I am grateful to the hon. Gentleman for reminding me that I must follow up on my commitment last week to respond to the hon. Member for Monmouth.
If we accept that there are problems with the application of PACE to the functions conducted by immigration officers, not least the practical costs that we would impose on ports that would be required to make PACE facilities available, it would still leave us with the question of what is the most appropriate and transparent form of oversight and scrutiny of the immigration service—an issue to which the hon. Member for Peterborough rightly drew attention.

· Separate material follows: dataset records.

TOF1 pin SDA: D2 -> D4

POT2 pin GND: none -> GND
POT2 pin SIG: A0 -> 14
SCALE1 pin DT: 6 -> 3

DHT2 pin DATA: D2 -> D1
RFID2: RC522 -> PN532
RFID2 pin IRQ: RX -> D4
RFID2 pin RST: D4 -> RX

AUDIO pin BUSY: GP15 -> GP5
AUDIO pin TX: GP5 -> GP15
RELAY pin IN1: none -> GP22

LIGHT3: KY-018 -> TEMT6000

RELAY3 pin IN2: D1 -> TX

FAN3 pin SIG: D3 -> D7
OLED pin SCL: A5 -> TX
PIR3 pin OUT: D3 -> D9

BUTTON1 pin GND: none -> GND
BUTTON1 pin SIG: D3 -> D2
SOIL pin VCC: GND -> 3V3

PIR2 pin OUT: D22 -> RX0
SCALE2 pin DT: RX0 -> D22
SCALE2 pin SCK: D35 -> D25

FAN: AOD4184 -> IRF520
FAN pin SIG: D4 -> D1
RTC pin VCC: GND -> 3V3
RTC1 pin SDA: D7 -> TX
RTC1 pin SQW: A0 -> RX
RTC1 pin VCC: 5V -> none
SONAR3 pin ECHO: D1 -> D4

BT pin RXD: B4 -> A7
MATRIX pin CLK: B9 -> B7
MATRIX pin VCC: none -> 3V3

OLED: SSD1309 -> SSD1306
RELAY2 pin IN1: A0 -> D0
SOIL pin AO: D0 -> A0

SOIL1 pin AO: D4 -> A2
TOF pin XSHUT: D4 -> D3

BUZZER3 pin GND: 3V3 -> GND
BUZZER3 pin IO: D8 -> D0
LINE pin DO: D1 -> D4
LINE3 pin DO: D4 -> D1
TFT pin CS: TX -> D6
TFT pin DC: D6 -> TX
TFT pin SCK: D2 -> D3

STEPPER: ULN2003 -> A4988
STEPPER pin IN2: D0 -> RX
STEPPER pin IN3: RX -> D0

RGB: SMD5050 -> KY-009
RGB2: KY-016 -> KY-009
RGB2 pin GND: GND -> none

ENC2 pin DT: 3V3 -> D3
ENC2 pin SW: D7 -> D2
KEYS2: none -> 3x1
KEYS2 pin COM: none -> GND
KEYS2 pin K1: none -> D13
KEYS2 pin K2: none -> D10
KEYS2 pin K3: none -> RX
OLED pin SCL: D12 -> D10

An important triple check is in place to provide guidance to steer immigration officers in carrying out their duties, and to scrutinise their conduct when doing so. It is important for independent monitoring boards and for the prison and probation ombudsman and Her Majesty’s chief inspector of prisons to review detention facilities, and to provide detailed and frequent reports to Ministers and to the House about what they find, and for the Home Office and the IND to state clearly how they intend to respond to them.
Secondly, section 41 of the Police and Justice Act 2006 provides for an augmented role for the IPCC in specified functions. I had the privilege of taking the Bill through its Report stage in that heady fortnight in May last year during my brief sojourn as the Minister with responsibility for police and counter-terrorism. It is important that the scope of that remit is not just something that the Home Office or the IND makes up, but that it is subject to public consultation. Having secured Royal Assent to the 2006 Act, we plan to embark on that consultation to open up a debate on what precisely the IPCC’s remit should be. As I said, we hope those regulations will be commenced, debated and scrutinised by October.
The third check is the single regulator on which my arguments greatly rely: I underline that it is important that the regulator is given the chance to scrutinise the enforcement activities that immigration officers perform in relation to foreign nationals and British citizens.